我が家には現在30種くらいの植物がいるが、シルクジャスミンはその軍団の中でも一軍にしていないからである。
シルクジャスミンには3年くらい前、植物に目覚め出した頃に白金のビオトープで出会った。
ビオトープは、観葉植物を扱う店としては昔からオシャレショップとして有名だろう。そんなオシャレな店で、アンティーク調のブリキの鉢に入ったシルクジャスミンは俺の心を踊らせた。
買ったのが晩秋ということもあり、部屋に置いていた。
背丈は1メートルほどあっただろうか。白く細長い木に、丸みを帯びた控えめの葉っぱ。控えめだが数が尋常じゃない無数の葉っぱ。

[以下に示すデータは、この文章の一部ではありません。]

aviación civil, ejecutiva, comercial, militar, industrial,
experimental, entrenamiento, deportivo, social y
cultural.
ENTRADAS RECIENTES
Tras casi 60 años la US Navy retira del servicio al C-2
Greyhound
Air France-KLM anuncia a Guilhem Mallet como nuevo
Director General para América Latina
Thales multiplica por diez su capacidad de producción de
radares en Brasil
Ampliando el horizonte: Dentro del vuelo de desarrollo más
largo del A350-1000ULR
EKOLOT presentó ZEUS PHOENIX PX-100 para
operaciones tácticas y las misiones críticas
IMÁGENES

毎日シルクジャスミンを見つめながら、そのシルエットの美しさに見惚れていた。
置き場所はリビングの窓際で、緩い日が差し込むVIP席を明け渡した。
置き場所は大事だ。部屋の中でいかにその存在感を放ちながらインテリアと調和するか。もうここしかない、という場所にシルクジャスミンを据えていた。冬が近づくにつれ、部屋が寒くなってきた。シルクジャスミンも寒そうにしていた。だから俺は暖房を入れ始めた。
もちろん、ボタニカル初心者の俺だとしても、植物にエアコンの風を当てる事は御法度だと薄々気づいていた。直接当てなければいいだろう。葉水をすればいいだろう、と。

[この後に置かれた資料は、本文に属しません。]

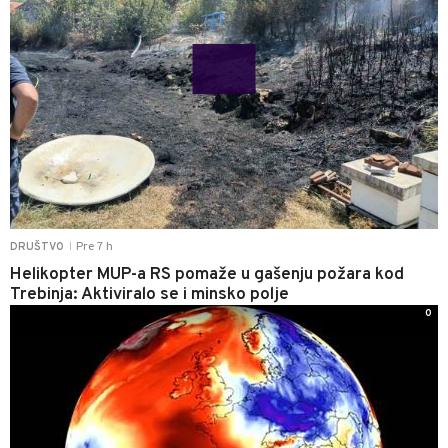
Pre 7 h
DRUŠTVO
|
Helikopter MUP-a RS pomaže u gašenju požara kod
Trebinja: Aktiviralo se i minsko polje
0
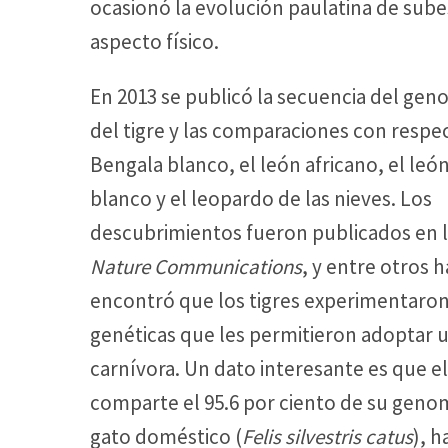
ocasionó la evolución paulatina de sube
aspecto físico.
En 2013 se publicó la secuencia del ge
del tigre y las comparaciones con respec
Bengala blanco, el león africano, el leó
blanco y el leopardo de las nieves. Los
descubrimientos fueron publicados en l
Nature Communications
, y entre otros h
encontró que los tigres experimentaro
genéticas que les permitieron adoptar u
carnívora. Un dato interesante es que el
comparte el 95.6 por ciento de su genom
gato doméstico (
Felis silvestris catus
),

だがその場所は、暖房の直撃を免れない植物にとってはレベル5のデンジャーゾーン。葉水を忘れていたことも災いし(今考えると何故忘れたのか謎だが)、みるみるうちにシルクジャスミンは葉を枯らし、ただの棒になった。
俺はショックだった。だがその現実を受け入れられずに、彼を放置して春を迎えた。今はただの棒だけれど、それはきっと冬だからに違いない、と自分に言い聞かせながら。
春になり、俺はただの棒をベランダに出してみた。
日差しをたっぷり浴びれば復活すると思ったからだ。だが現実は空しく、彼はもうお逝きになっていたのだった。
フォーエバー。
俺は彼にそう言い残し、ただの棒を土に還した。
彼の分まで俺は生きてみせる。そう心に誓った。